## Your goal
Format every line of the records below as a JSON list of strings, one string per line, skipping blank lines and leaving out the pictures.

## Dataset records

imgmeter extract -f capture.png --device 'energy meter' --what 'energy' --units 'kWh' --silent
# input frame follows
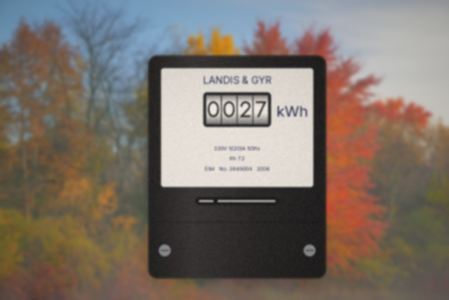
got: 27 kWh
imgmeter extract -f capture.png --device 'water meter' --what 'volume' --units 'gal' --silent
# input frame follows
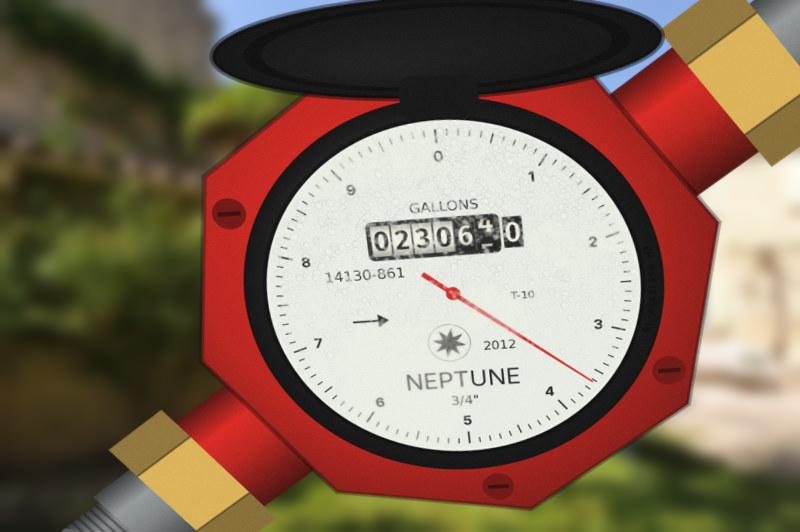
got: 230643.6 gal
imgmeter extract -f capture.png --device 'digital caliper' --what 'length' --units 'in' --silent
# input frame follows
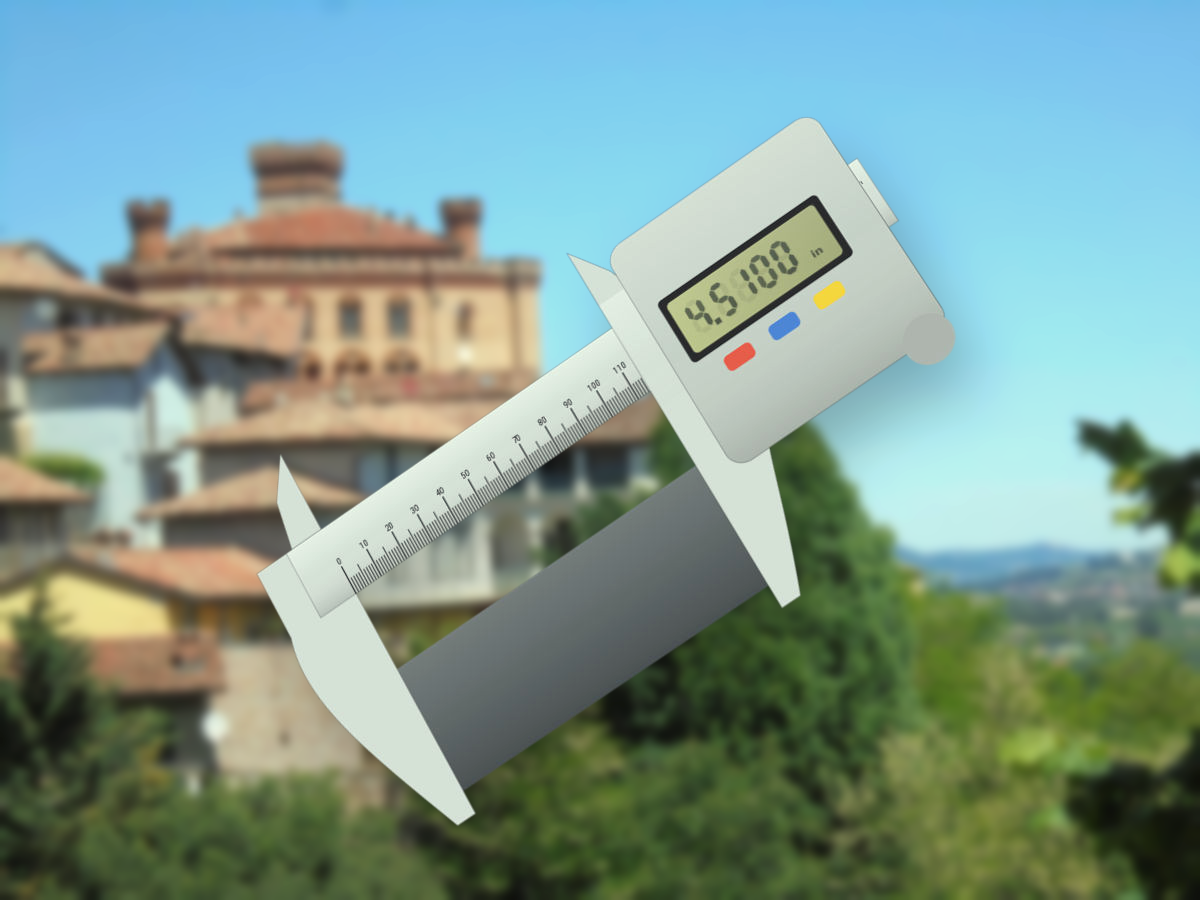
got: 4.5100 in
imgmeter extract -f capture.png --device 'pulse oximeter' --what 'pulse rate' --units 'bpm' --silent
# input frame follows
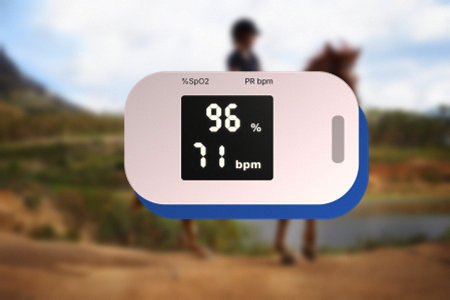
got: 71 bpm
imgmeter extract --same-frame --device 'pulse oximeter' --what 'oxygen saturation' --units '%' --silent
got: 96 %
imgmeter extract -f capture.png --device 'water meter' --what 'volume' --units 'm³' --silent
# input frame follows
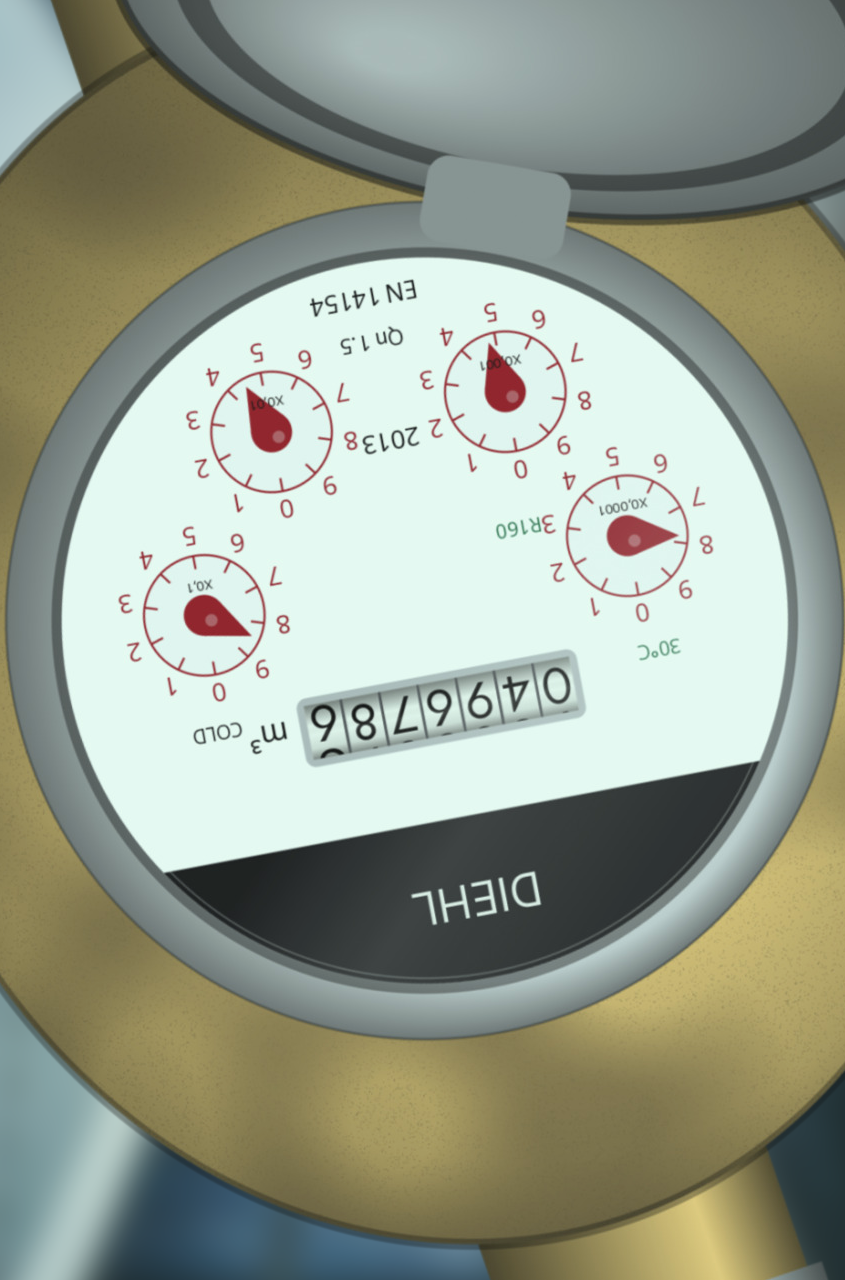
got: 496785.8447 m³
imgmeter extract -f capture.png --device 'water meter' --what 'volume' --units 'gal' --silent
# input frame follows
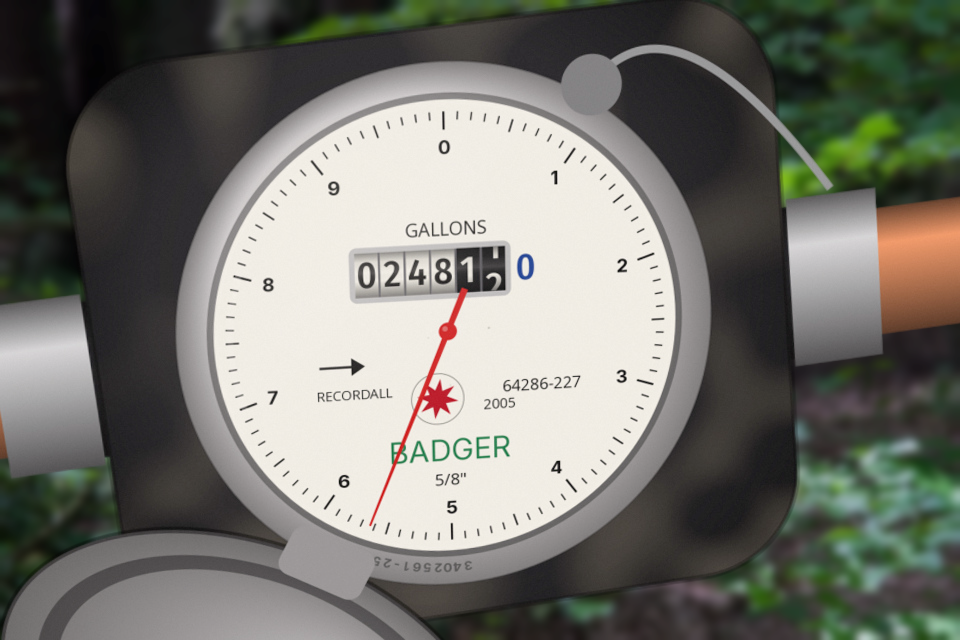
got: 248115.6 gal
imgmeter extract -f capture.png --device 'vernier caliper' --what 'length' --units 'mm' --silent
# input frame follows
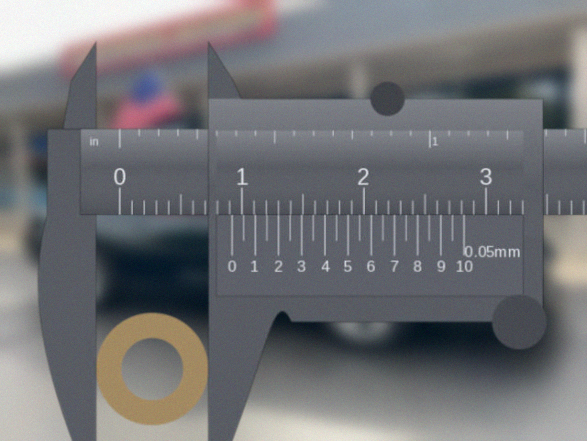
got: 9.2 mm
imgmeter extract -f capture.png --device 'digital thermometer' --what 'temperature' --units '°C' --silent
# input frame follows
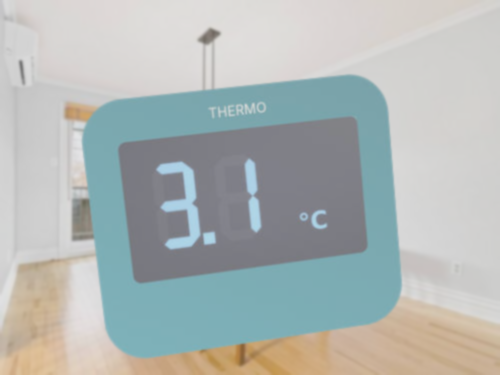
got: 3.1 °C
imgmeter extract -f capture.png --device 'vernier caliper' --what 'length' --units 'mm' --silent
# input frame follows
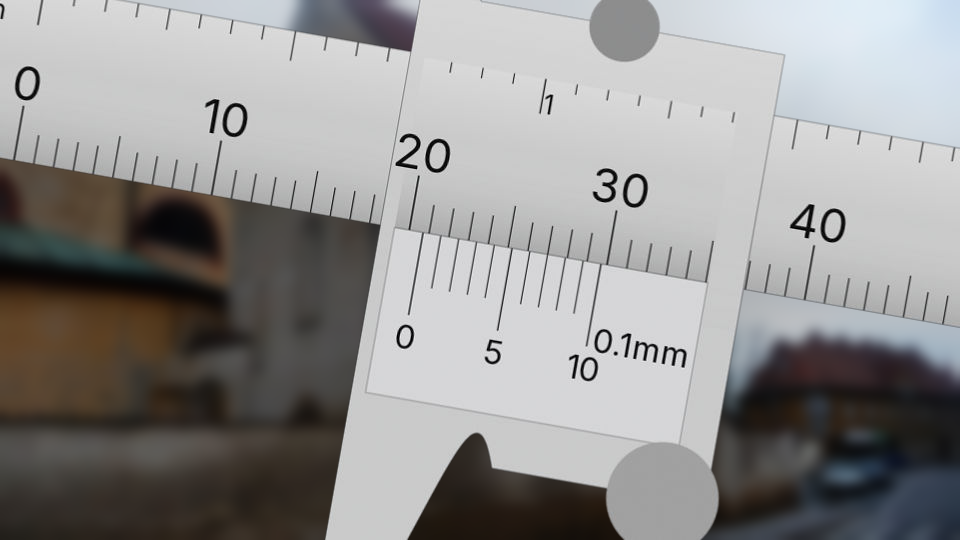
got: 20.7 mm
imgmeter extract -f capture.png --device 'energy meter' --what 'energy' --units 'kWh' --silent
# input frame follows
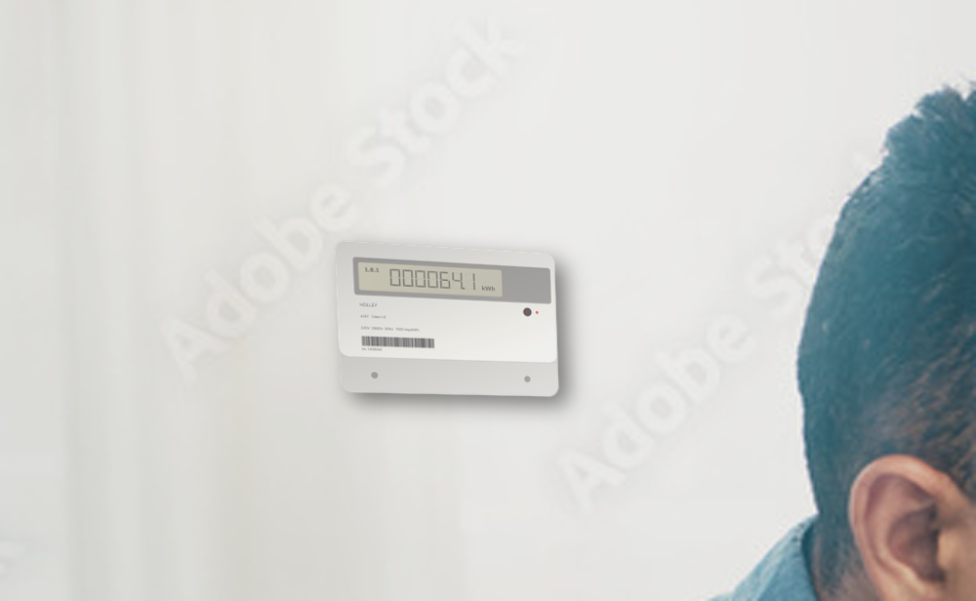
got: 64.1 kWh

## Expected output
[
  "imgmeter extract -f capture.png --device 'energy meter' --what 'energy' --units 'kWh' --silent",
  "# input frame follows",
  "got: 27 kWh",
  "imgmeter extract -f capture.png --device 'water meter' --what 'volume' --units 'gal' --silent",
  "# input frame follows",
  "got: 230643.6 gal",
  "imgmeter extract -f capture.png --device 'digital caliper' --what 'length' --units 'in' --silent",
  "# input frame follows",
  "got: 4.5100 in",
  "imgmeter extract -f capture.png --device 'pulse oximeter' --what 'pulse rate' --units 'bpm' --silent",
  "# input frame follows",
  "got: 71 bpm",
  "imgmeter extract --same-frame --device 'pulse oximeter' --what 'oxygen saturation' --units '%' --silent",
  "got: 96 %",
  "imgmeter extract -f capture.png --device 'water meter' --what 'volume' --units 'm³' --silent",
  "# input frame follows",
  "got: 496785.8447 m³",
  "imgmeter extract -f capture.png --device 'water meter' --what 'volume' --units 'gal' --silent",
  "# input frame follows",
  "got: 248115.6 gal",
  "imgmeter extract -f capture.png --device 'vernier caliper' --what 'length' --units 'mm' --silent",
  "# input frame follows",
  "got: 9.2 mm",
  "imgmeter extract -f capture.png --device 'digital thermometer' --what 'temperature' --units '°C' --silent",
  "# input frame follows",
  "got: 3.1 °C",
  "imgmeter extract -f capture.png --device 'vernier caliper' --what 'length' --units 'mm' --silent",
  "# input frame follows",
  "got: 20.7 mm",
  "imgmeter extract -f capture.png --device 'energy meter' --what 'energy' --units 'kWh' --silent",
  "# input frame follows",
  "got: 64.1 kWh"
]